(Dataset items)
━━━━━━━━
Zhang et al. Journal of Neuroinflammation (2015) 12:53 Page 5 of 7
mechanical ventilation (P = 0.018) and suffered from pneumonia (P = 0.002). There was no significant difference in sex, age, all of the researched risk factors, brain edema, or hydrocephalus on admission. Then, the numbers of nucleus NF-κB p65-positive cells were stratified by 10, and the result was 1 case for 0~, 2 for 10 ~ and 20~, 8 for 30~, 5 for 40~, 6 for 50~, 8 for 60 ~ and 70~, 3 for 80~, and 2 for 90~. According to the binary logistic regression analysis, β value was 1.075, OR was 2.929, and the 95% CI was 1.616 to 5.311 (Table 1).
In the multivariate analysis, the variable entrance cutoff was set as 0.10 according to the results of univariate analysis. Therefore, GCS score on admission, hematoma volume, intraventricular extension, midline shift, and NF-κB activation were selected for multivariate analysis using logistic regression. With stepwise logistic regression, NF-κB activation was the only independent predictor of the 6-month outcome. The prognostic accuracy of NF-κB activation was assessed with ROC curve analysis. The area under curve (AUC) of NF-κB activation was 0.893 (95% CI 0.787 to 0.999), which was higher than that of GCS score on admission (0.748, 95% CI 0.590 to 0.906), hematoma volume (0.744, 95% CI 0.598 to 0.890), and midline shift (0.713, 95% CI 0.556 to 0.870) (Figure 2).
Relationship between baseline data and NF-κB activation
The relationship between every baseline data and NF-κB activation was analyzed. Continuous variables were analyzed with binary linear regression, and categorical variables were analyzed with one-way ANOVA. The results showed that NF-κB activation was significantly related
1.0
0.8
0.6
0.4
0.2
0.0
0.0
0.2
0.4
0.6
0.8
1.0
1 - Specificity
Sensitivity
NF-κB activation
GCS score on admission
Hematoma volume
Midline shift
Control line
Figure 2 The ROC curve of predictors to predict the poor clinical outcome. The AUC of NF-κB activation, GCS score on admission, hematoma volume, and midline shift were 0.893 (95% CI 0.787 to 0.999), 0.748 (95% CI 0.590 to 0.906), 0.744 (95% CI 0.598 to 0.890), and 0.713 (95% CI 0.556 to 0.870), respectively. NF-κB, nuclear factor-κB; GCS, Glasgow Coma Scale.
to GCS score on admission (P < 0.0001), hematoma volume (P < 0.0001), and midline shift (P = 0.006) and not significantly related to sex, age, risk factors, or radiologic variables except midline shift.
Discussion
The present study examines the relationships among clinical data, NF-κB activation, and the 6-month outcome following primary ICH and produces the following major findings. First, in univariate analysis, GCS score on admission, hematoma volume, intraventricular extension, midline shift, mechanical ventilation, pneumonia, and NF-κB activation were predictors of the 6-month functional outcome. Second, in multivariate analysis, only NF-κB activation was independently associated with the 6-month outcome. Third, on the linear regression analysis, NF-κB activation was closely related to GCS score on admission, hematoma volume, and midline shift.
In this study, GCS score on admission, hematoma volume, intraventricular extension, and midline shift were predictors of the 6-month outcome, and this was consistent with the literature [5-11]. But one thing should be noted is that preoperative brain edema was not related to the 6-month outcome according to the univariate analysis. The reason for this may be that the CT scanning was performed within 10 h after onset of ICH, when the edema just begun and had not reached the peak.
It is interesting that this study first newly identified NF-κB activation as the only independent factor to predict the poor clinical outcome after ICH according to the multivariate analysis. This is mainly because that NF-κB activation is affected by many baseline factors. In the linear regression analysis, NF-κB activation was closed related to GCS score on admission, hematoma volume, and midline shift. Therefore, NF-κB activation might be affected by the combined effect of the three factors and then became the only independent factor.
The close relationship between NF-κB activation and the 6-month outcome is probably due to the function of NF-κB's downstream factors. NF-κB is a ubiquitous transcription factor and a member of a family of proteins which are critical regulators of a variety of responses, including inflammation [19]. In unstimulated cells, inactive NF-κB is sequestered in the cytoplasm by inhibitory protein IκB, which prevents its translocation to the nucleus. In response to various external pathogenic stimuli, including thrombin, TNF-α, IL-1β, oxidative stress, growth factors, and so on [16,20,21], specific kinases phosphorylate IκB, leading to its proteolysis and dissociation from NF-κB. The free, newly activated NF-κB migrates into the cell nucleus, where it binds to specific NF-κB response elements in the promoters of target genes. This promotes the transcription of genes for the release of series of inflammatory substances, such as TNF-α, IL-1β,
━━━━━━━━
_Problem statement_: Return the records exactly, every line included.

_Answer box_:
Zhang et al. Journal of Neuroinflammation (2015) 12:53 Page 5 of 7
mechanical ventilation (P = 0.018) and suffered from pneumonia (P = 0.002). There was no significant difference in sex, age, all of the researched risk factors, brain edema, or hydrocephalus on admission. Then, the numbers of nucleus NF-κB p65-positive cells were stratified by 10, and the result was 1 case for 0~, 2 for 10 ~ and 20~, 8 for 30~, 5 for 40~, 6 for 50~, 8 for 60 ~ and 70~, 3 for 80~, and 2 for 90~. According to the binary logistic regression analysis, β value was 1.075, OR was 2.929, and the 95% CI was 1.616 to 5.311 (Table 1).
In the multivariate analysis, the variable entrance cutoff was set as 0.10 according to the results of univariate analysis. Therefore, GCS score on admission, hematoma volume, intraventricular extension, midline shift, and NF-κB activation were selected for multivariate analysis using logistic regression. With stepwise logistic regression, NF-κB activation was the only independent predictor of the 6-month outcome. The prognostic accuracy of NF-κB activation was assessed with ROC curve analysis. The area under curve (AUC) of NF-κB activation was 0.893 (95% CI 0.787 to 0.999), which was higher than that of GCS score on admission (0.748, 95% CI 0.590 to 0.906), hematoma volume (0.744, 95% CI 0.598 to 0.890), and midline shift (0.713, 95% CI 0.556 to 0.870) (Figure 2).
Relationship between baseline data and NF-κB activation
The relationship between every baseline data and NF-κB activation was analyzed. Continuous variables were analyzed with binary linear regression, and categorical variables were analyzed with one-way ANOVA. The results showed that NF-κB activation was significantly related
1.0
0.8
0.6
0.4
0.2
0.0
0.0
0.2
0.4
0.6
0.8
1.0
1 - Specificity
Sensitivity
NF-κB activation
GCS score on admission
Hematoma volume
Midline shift
Control line
Figure 2 The ROC curve of predictors to predict the poor clinical outcome. The AUC of NF-κB activation, GCS score on admission, hematoma volume, and midline shift were 0.893 (95% CI 0.787 to 0.999), 0.748 (95% CI 0.590 to 0.906), 0.744 (95% CI 0.598 to 0.890), and 0.713 (95% CI 0.556 to 0.870), respectively. NF-κB, nuclear factor-κB; GCS, Glasgow Coma Scale.
to GCS score on admission (P < 0.0001), hematoma volume (P < 0.0001), and midline shift (P = 0.006) and not significantly related to sex, age, risk factors, or radiologic variables except midline shift.
Discussion
The present study examines the relationships among clinical data, NF-κB activation, and the 6-month outcome following primary ICH and produces the following major findings. First, in univariate analysis, GCS score on admission, hematoma volume, intraventricular extension, midline shift, mechanical ventilation, pneumonia, and NF-κB activation were predictors of the 6-month functional outcome. Second, in multivariate analysis, only NF-κB activation was independently associated with the 6-month outcome. Third, on the linear regression analysis, NF-κB activation was closely related to GCS score on admission, hematoma volume, and midline shift.
In this study, GCS score on admission, hematoma volume, intraventricular extension, and midline shift were predictors of the 6-month outcome, and this was consistent with the literature [5-11]. But one thing should be noted is that preoperative brain edema was not related to the 6-month outcome according to the univariate analysis. The reason for this may be that the CT scanning was performed within 10 h after onset of ICH, when the edema just begun and had not reached the peak.
It is interesting that this study first newly identified NF-κB activation as the only independent factor to predict the poor clinical outcome after ICH according to the multivariate analysis. This is mainly because that NF-κB activation is affected by many baseline factors. In the linear regression analysis, NF-κB activation was closed related to GCS score on admission, hematoma volume, and midline shift. Therefore, NF-κB activation might be affected by the combined effect of the three factors and then became the only independent factor.
The close relationship between NF-κB activation and the 6-month outcome is probably due to the function of NF-κB's downstream factors. NF-κB is a ubiquitous transcription factor and a member of a family of proteins which are critical regulators of a variety of responses, including inflammation [19]. In unstimulated cells, inactive NF-κB is sequestered in the cytoplasm by inhibitory protein IκB, which prevents its translocation to the nucleus. In response to various external pathogenic stimuli, including thrombin, TNF-α, IL-1β, oxidative stress, growth factors, and so on [16,20,21], specific kinases phosphorylate IκB, leading to its proteolysis and dissociation from NF-κB. The free, newly activated NF-κB migrates into the cell nucleus, where it binds to specific NF-κB response elements in the promoters of target genes. This promotes the transcription of genes for the release of series of inflammatory substances, such as TNF-α, IL-1β,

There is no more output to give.